For clinicians, this case underscores the importance of including vascular etiologies in the differential diagnosis of unexplained ocular congestion and proptosis, particularly when symptoms are unilateral, progressive, or accompanied by neurological features like head pressure or pulsatile tinnitus. Delayed diagnosis risks permanent vision loss or intracranial hemorrhage.
For the health-conscious public, this report is a reminder that eye symptoms are not always purely ophthalmological — they can be the first visible sign of a serious intracranial vascular abnormality. Prompt evaluation by a neurologist or neuroradiologist can be sight-saving and potentially life-saving. Caveats include the limited information available from the abstract alone.
Key Findings
- A cavernous sinus dural arteriovenous fistula can present as simple eye redness and bulging, mimicking common eye conditions.
- The patient experienced 10 days of unilateral proptosis, ocular congestion, blurred vision, and head pressure before diagnosis.
- CSDAVFs are rare but treatable vascular abnormalities requiring neuroimaging for accurate identification.
- Delayed diagnosis risks permanent vision loss or intracranial hemorrhage, making early recognition critical.
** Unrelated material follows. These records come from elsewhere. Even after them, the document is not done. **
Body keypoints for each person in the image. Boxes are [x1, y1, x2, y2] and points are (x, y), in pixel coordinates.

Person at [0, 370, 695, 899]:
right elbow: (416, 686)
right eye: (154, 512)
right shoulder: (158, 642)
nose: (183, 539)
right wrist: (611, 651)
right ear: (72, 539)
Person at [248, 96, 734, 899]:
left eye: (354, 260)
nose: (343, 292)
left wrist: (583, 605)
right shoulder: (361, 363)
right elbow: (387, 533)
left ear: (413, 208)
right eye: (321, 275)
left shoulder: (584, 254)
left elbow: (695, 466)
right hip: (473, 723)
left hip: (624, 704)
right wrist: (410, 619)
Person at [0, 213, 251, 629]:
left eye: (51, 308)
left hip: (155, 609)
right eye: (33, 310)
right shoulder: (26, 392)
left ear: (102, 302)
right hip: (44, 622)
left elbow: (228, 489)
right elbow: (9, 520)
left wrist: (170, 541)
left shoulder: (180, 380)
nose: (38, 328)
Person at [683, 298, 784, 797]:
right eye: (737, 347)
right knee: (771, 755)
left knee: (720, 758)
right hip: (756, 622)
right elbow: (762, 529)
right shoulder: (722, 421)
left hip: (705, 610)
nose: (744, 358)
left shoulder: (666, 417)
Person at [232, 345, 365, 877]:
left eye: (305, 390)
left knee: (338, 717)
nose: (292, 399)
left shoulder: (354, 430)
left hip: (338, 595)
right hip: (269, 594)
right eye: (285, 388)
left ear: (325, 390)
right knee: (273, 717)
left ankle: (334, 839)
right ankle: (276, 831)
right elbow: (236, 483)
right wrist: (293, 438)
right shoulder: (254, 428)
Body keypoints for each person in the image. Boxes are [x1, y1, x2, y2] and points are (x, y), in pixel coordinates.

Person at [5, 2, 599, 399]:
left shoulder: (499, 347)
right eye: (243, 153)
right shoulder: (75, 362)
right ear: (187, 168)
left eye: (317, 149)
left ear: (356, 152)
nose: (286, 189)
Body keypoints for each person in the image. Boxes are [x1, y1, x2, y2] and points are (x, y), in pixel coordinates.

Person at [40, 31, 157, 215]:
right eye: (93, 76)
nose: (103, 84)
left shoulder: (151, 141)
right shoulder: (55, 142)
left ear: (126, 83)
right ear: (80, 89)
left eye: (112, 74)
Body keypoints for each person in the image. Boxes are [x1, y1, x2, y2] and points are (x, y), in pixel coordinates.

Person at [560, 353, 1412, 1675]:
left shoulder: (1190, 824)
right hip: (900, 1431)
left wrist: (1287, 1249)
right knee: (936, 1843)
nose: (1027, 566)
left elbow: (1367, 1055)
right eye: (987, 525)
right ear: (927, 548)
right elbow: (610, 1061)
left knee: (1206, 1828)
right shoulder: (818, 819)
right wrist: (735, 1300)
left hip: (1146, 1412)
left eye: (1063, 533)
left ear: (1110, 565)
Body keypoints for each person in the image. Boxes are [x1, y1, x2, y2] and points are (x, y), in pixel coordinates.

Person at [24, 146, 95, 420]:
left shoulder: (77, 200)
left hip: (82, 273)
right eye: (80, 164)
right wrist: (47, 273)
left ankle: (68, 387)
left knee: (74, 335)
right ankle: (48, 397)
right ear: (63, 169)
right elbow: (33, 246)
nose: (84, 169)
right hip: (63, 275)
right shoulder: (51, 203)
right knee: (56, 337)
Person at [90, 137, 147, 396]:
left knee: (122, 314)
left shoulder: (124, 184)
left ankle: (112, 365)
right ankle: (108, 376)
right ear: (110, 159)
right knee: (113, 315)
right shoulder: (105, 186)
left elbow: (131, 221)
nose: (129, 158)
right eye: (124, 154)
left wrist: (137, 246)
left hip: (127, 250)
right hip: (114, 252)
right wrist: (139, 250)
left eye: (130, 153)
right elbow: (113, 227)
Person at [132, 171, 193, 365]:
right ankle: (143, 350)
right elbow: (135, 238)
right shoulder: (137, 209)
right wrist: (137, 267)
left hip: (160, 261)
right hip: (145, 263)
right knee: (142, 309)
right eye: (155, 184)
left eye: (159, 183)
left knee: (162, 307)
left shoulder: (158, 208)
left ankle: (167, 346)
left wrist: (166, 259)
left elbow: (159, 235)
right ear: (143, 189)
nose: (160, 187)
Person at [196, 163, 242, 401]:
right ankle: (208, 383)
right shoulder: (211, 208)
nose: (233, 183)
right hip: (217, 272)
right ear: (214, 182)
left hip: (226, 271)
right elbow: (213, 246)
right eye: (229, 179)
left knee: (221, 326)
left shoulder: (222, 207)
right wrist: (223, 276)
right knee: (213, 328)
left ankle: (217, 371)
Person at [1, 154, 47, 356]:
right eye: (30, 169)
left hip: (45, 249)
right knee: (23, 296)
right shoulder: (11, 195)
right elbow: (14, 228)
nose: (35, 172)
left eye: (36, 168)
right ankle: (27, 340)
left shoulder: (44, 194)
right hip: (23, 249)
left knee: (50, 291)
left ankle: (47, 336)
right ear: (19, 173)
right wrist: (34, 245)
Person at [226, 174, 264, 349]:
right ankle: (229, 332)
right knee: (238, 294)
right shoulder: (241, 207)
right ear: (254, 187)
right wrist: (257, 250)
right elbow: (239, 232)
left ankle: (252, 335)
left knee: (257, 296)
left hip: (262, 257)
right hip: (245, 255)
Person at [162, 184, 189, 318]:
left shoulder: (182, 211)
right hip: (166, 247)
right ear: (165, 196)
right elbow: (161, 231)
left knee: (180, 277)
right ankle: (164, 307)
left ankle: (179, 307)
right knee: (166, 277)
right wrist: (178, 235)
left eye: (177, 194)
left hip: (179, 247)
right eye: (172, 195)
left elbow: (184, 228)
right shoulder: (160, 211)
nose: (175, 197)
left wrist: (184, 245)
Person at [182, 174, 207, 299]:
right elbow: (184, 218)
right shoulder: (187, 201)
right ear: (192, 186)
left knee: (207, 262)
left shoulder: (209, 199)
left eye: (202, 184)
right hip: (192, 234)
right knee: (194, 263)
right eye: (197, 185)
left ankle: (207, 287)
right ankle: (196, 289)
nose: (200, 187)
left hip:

- Clinicians should consider vascular and neurological causes when ocular symptoms are unilateral or progressive.
Methodology
This is a single case report published in JAMA Neurology describing one 58-year-old male patient with a cavernous sinus dural arteriovenous fistula. Case reports provide detailed clinical narratives but do not establish prevalence, causation, or generalizable treatment outcomes. Full methodology and diagnostic workup details are not available from the abstract alone.
Study Limitations
This is a single case report, limiting generalizability to broader patient populations. The full clinical details, diagnostic workup, and treatment outcomes are not available as the summary is based on the abstract only. Case reports cannot establish causation or inform treatment guidelines.